● Provided passage:
+-------+

ElasticStore

From semantic-mediawiki.org
Search feature information
ElasticStore the component to establish a connection between Semantic MediaWiki and a Elasticsearch cluster.
Collection
Keywords

The ElasticStore was introduced as part of Semantic MediaWiki 3.01 to provide a powerful and scalable QueryEngine that can serve enterprise and wiki-farm users better by moving query heavy computation to an external entity (meaning separated from the main DB master/replica) known as Elasticsearch2.

ElasticStore

Requirements | Features | Setup | Usage | Settings | Technical notes | FAQ

The ElasticStore provides a framework to replicate Semantic MediaWiki related data to an Elasticsearch cluster and enable its QueryEngine to send #ask requests and retrieve information from Elasticsearch (aka ES) instead of the default SQLStore.

The objective is to provide an interface to Elasticsearch to:

  • improve structured (and allow unstructured) content searches
  • extend and improve full-text query support (including sorting of results by relevancy)

+-------+

● Stated task A:
According to the ElasticStore text, instead of which default store does the QueryEngine send #ask requests to Elasticsearch?
● Stated task B:
Write the next part of the ElasticStore text, picking up right after its last line.
The data that follows is not needed for anything here.

+-------+

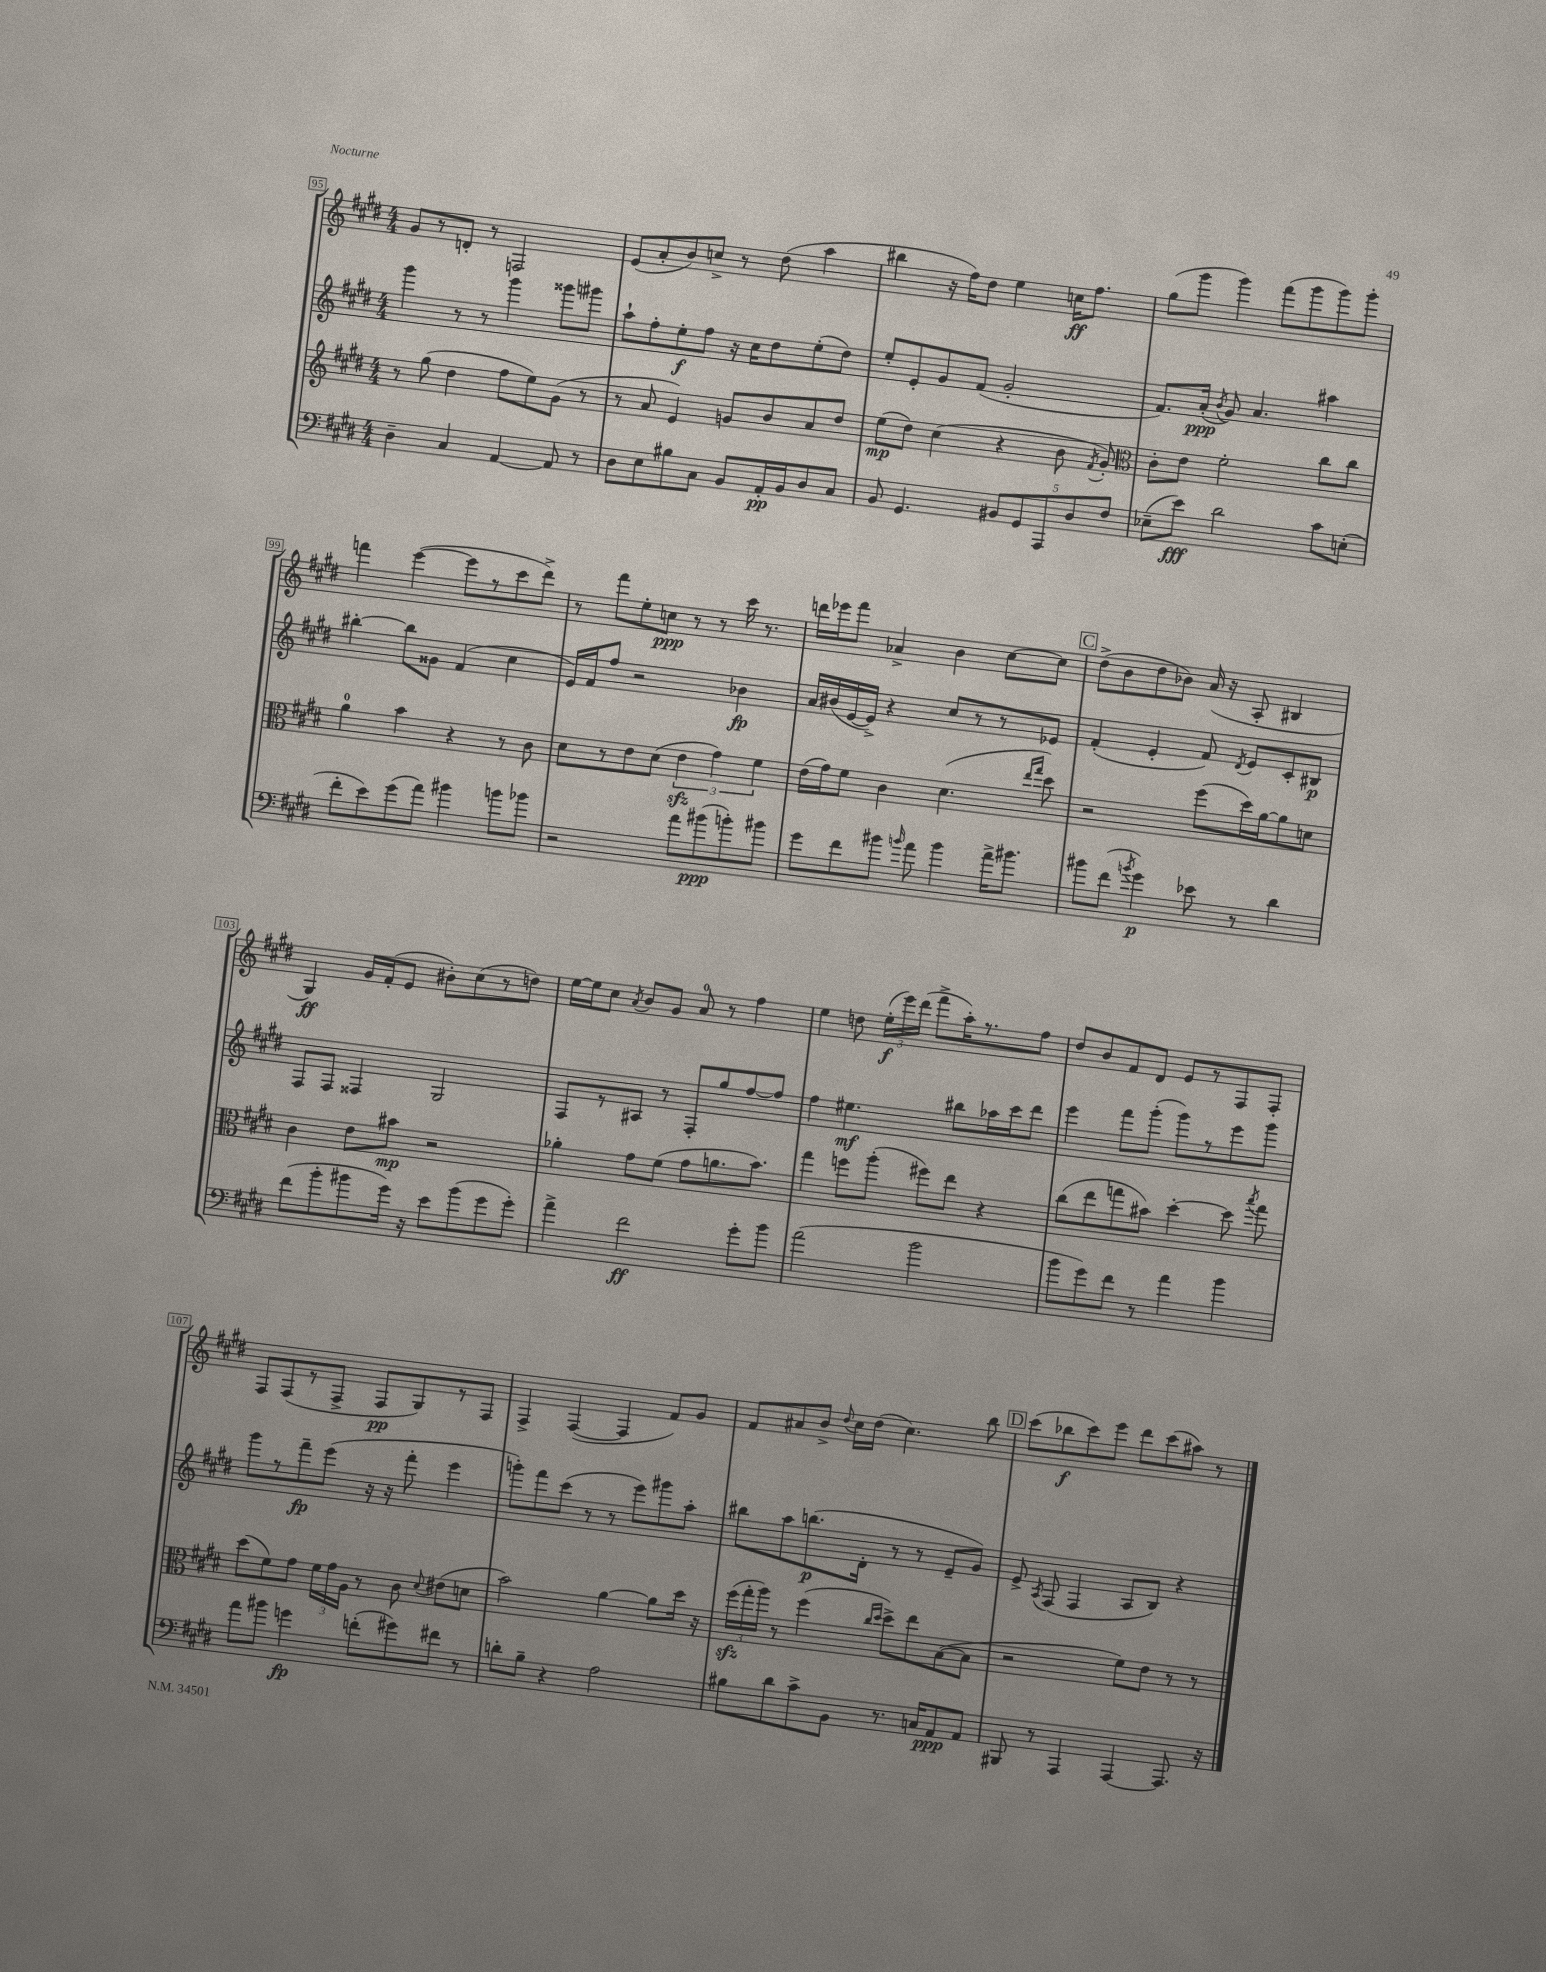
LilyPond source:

<<
\new StaffGroup <<
\new Staff = "s0" {
    \clef treble \key e \major \numericTimeSignature \time 4/4
    \autoBeamOff gis'8[ r8 d'8]-. r8 f2 |
    e'8[( a'8-. b'8) c''8]-> r8 dis''8( a''4 |
    bis''4 r16 fis''16[) dis''8] e''4 c''16[\ff fis''8.] |
    gis''8[( gis'''8] gis'''4) fis'''8[( gis'''8 gis'''8) gis'''8]-. |
    f'''4 e'''4~( e'''8[ r8 cis'''8 dis'''8]->) |
    r8 fis'''8[ e''8-. c''8]\ppp r8 r8 cis'''16 r8. |
    d'''16[ ees'''16 fis'''8] aes'4-> b'4 cis''8[~ cis''8] |
    \mark \markup { \box "C" } dis''8[->( b'8 dis''8 bes'8]) a'16( r16 a8-. bis4 |
    gis4\ff) gis'16[ fis'16-.( e'8] bis'8[-.) cis''8( r8 d''8]) |
    e''16[~ e''16 cis''8] \acciaccatura { a'8 } b'8[ gis'8] a'8-0 r8 fis''4 |
    e''4 d''8 \tuplet 3/2 { e''16[-.\f( e'''16) dis'''16]( } fis'''8[-> a''16-.) r8. fis''8] |
    dis''8[ b'8 fis'8 dis'8] e'8[ r8 fis8 fis8]-. |
    fis8[ fis8( r8 fis8]-> fis8[\pp gis8) r8 fis8] |
    fis4-> fis4~( fis4 fis'8[) gis'8] |
    fis'8[ ais'8 b'8]-> \appoggiatura { dis''8 } cis''16[ dis''16]( cis''4.) b''8 |
    \mark \markup { \box "D" } cis'''8[( bes''8\f cis'''8) e'''8] dis'''8[ cis'''8( ais''8]) r8 \bar "|." |
}
\new Staff = "s1" {
    \clef treble \key e \major \numericTimeSignature \time 4/4
    \autoBeamOff gis'''4 r8 r8 gis'''4 gisis'''8[ gis'''8] |
    a''8[-! fis''8-. e''8-.\f fis''8] r16 cis''16[ dis''8 e''8-.( dis''8]) |
    e''8[-. e'8-. gis'8 fis'8]( gis'2-. |
    fis'8.[) a'16]-.\ppp( \acciaccatura { b'8 } gis'8) a'4. ais''4 |
    bis''4~-. bis''8[ gisis'8] fis'4( cis''4 |
    e'16[) fis'16 fis''8] r2 bes'4\fp |
    a'16[ bis'16( e'16~ e'16]->) r4 cis''8[ r8 r8 ees'8] |
    \mark \markup { \box "C" } fis'4-.( e'4-. fis'8) \acciaccatura { dis'8 } e'8[ cis'8-. bis8]\p |
    fis8[ fis8] fisis4 gis2 |
    fis8[ r8 ais8] r8 fis8[-. gis''8 fis''8~ fis''8] |
    fis''4 eis''4.\mf bis''8[ aes''16 cis'''16 dis'''8] |
    e'''4 fis'''8[ gis'''8]-.( gis'''8[) r8 e'''8 gis'''8] |
    gis'''8[ r8 fis'''8--\fp e'''8]( r16 r16 fis'''8-. e'''4 |
    g'''8[-.) fis'''8 cis'''8]( r8 r8 e'''8[) gis'''8 a''8]-. |
    bis''8[ a''8 b''8.\p( dis'16]-. r8 r8 e'8[-- gis'8]) |
    \mark \markup { \box "D" } e'8-> \acciaccatura { a8 } fis8( fis4 a8[ b8]) r4 \bar "|." |
}
\new Staff = "s2" {
    \clef treble \key e \major \numericTimeSignature \time 4/4
    \autoBeamOff r8 gis''8( dis''4 fis''8[ e''8) gis'8]( r8 |
    r8 a'8 e'4) g'8[ b'8 a'8 dis''8] |
    e''8[\mp( dis''8]) cis''4( r4 b'8 \acciaccatura { fis'8 } gis'8-.) |
    \clef alto cis'8[-. e'8] fis'2-. cis''8[ cis''8] |
    a'4-0 b'4 r4 r8 cis'8 |
    dis'8[ r8 e'8 dis'8]( \tuplet 3/2 { e'4\sfz gis'4) fis'4 } |
    e'16[( gis'16) fis'8] cis'4 dis'4.( \grace { e''16[ gis''16] } dis''8) |
    \mark \markup { \box "C" } r2 fis''8[( dis''16) a'16~ a'8 d'8] |
    cis'4 e'8[ bis'8]\mp r2 |
    aes'4-. gis'8[ fis'8]( gis'8[ a'8. b'8.]) |
    gis''4 f''8[ a''8]-.( fis''8[) e''8] r4 |
    cis''8[( e''8 g''8 bis'8]) dis''4~-. dis''8 \acciaccatura { b''8 } g''8 |
    dis''8[( fis'8) gis'8] \tuplet 3/2 { fis'16[ gis'16 a16] } r8 cis'8 \appoggiatura { dis'8 } eis'8[( d'8] |
    b'2) a'4~ a'8[ dis''16] r16 |
    \tuplet 3/2 { fis''16[\sfz( gis''16-. a''16]) } r8 fis''4( \grace { cis''16[ dis''16] } dis''8[->) e''8 b8~( b8] |
    \mark \markup { \box "D" } r2 fis'8[) e'8] r8 r8 \bar "|." |
}
\new Staff = "s3" {
    \clef bass \key e \major \numericTimeSignature \time 4/4
    \autoBeamOff dis4-- cis4 a,4~ a,8 r8 |
    dis8[ e8 bis8 cis8] b,8[ a,16-.\pp b,16 dis8 cis8] |
    b,8 gis,4. \tuplet 5/4 { bis,8[ gis,8 a,,8 dis8 fis8] } |
    ees8[--( e'8]\fff) dis'2 cis'8[ e8]-.( |
    fis'8[-. e'8) gis'8( a'8]) bis'4 b'8[ bes'8] |
    r2 a'8[ bis'8\ppp( b'8-.) bis'8] |
    gis'8[ fis'8 bis'8] \grace { b'16 } a'8 b'4 a'16[-> bis'8.] |
    \mark \markup { \box "C" } bis'8[ fis'8]( \acciaccatura { b'8 } gis'4\p) ees'8 r8 dis'4 |
    fis'8[( b'8-. bis'8 gis'16]) r16 e'8[ bis'8( gis'8 gis'8]-.) |
    a'4-> fis'2\ff gis'8[-. b'8] |
    a'2( b'2 |
    b'8[ gis'8) fis'8] r8 a'4 b'4 |
    a'8[ bis'8] g'4\fp f'8[-.( gis'8) fis'8] r8 |
    d'8[-. b8]-- r4 a2 |
    bis8[ dis'8 cis'8-> b,8] r8. c16[ a,8\ppp a,8] |
    \mark \markup { \box "D" } bis,,8 r8 a,,4 a,,4~ a,,8. r16 \bar "|." |
}
>>
>>
\layout { \context { \Score currentBarNumber = #95 \override BarNumber.stencil = #(make-stencil-boxer 0.1 0.3 ly:text-interface::print) } }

+-------+

● Written reply A:
The default SQLStore.

● Written reply B:
  • provide means for a scalability strategy by relying on the ES infrastructure

Requirements

  • Elasticsearch: Recommended 6.1+, Tested with 5.6.6
  • Semantic MediaWiki: 3.0+
  • elasticsearch/elasticsearch (PHP ^7.0 ~6.0 or PHP ^5.6.6 ~5.3)

We rely on the elasticsearch php-api to communicate with Elasticsearch and are therefore independent from any other vendor or MediaWiki extension that may use ES as search backend (e.g. CirrusSearch).

It is recommended to use:

  • ES 6+ due to improvements to its sparse field handling
  • ES hardware with "... machine with 64 GB of RAM is the ideal sweet spot, but 32 GB and 16 GB machines are also common ..." as noted in the elasticsearch guide

Features

  • Handle property type changes without the need to rebuild the entire index itself after it is ensured that all ChangePropagation jobs have been processed
  • Inverse queries are supported (e.g. [[-Foo::Bar]])
  • Property chains and paths queries are supported (e.g. [[Foo.Bar::Foobar]])
  • Category and property hierarchies are supported

ES is not expected to be used as solely data store replacement and therefore it is not assumed that ES returns all _source fields for a request.

The ElasticStore provides a customized serialization format to transform and transfer data, an interpreter (see domain language) allows #ask queries to be answered by an ES instance.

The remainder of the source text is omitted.